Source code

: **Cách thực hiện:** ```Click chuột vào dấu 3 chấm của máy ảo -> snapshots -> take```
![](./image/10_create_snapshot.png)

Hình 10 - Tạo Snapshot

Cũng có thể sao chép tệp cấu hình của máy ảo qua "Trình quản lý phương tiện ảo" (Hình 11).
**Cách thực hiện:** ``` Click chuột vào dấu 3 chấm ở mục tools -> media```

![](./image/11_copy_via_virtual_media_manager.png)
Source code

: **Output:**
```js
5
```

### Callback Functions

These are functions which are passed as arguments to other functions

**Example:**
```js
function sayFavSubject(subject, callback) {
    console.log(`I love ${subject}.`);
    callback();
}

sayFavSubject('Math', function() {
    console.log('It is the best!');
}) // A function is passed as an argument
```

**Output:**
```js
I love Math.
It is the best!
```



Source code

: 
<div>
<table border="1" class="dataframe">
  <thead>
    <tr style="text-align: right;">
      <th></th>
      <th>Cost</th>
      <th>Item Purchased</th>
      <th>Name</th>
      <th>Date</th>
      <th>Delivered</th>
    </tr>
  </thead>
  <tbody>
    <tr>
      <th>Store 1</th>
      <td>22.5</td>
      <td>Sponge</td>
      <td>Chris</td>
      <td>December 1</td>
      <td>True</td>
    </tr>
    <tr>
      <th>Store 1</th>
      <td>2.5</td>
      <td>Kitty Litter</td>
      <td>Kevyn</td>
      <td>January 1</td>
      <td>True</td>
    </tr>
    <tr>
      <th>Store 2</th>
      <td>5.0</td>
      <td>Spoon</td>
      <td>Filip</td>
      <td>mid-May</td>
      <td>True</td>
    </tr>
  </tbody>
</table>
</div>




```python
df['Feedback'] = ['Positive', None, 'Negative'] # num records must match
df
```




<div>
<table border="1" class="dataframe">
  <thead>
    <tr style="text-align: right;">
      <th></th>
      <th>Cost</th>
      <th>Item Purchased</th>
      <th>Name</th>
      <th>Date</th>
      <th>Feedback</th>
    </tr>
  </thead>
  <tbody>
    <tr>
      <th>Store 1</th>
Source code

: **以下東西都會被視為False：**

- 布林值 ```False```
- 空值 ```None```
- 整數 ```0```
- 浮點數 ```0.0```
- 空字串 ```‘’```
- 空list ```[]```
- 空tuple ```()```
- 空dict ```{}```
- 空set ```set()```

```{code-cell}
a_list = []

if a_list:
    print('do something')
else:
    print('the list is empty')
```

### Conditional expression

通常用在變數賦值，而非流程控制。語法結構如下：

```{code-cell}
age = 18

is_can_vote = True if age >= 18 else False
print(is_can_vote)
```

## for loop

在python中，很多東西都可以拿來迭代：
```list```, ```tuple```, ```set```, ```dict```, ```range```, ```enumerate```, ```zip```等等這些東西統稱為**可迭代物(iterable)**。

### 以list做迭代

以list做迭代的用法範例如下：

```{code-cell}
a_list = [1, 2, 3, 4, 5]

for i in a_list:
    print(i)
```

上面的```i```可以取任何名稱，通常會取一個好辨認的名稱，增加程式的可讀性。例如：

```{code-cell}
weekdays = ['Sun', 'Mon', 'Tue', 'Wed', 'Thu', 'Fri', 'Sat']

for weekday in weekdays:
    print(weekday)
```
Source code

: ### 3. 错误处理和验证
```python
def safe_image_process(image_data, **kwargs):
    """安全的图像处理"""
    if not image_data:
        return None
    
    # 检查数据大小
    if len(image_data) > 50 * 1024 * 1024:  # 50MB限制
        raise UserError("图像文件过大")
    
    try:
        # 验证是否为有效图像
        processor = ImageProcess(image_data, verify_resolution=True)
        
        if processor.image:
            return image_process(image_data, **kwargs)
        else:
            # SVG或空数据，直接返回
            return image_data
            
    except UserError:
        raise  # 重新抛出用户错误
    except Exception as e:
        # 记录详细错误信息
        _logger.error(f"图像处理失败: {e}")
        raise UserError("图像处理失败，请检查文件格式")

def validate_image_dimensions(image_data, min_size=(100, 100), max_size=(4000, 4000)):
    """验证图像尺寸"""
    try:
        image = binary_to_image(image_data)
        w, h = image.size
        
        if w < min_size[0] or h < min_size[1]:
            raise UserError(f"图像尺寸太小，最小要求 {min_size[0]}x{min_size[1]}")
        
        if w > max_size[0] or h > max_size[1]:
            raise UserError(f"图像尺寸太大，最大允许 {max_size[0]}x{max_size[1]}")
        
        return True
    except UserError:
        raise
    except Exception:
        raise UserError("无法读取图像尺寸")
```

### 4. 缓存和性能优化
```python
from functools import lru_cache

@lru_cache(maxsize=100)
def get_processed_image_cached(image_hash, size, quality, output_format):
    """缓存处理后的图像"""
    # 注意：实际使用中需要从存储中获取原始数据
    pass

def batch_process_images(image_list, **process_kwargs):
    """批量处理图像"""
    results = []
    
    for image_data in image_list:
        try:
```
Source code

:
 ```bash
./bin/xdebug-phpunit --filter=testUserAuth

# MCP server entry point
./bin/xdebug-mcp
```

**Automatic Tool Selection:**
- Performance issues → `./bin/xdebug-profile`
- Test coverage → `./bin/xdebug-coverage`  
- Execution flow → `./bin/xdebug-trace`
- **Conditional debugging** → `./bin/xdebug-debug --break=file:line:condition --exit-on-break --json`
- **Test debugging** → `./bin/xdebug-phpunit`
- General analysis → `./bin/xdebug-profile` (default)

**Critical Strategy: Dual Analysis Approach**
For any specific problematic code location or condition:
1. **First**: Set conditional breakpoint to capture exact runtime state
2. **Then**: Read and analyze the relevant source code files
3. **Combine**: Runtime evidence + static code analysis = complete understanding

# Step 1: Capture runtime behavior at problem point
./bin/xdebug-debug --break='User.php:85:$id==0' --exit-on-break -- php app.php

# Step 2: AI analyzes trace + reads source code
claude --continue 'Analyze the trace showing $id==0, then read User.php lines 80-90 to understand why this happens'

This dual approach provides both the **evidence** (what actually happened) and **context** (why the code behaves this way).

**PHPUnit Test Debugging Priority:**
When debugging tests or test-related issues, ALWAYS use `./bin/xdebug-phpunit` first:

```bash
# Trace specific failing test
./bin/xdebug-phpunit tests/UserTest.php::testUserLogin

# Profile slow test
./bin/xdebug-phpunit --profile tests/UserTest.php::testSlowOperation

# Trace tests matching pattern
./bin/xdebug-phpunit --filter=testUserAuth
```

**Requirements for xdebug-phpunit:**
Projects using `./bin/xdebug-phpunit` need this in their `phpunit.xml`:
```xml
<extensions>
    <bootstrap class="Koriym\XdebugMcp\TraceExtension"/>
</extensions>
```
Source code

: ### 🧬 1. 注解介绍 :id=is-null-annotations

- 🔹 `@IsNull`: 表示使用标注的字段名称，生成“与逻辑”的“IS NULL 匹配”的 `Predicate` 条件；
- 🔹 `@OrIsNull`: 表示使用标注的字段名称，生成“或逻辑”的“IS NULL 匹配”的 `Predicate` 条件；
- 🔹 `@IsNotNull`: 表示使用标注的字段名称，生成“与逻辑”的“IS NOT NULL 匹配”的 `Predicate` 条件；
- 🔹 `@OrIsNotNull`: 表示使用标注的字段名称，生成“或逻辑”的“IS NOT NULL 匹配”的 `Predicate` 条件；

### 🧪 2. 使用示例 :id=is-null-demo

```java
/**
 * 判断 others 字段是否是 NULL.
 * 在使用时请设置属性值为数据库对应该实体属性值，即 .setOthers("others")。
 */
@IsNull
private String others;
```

What to produce |
Search the data above for the string "issues" and return every line that has it.

Output for this task |
- Performance issues → `./bin/xdebug-profile`
When debugging tests or test-related issues, ALWAYS use `./bin/xdebug-phpunit` first:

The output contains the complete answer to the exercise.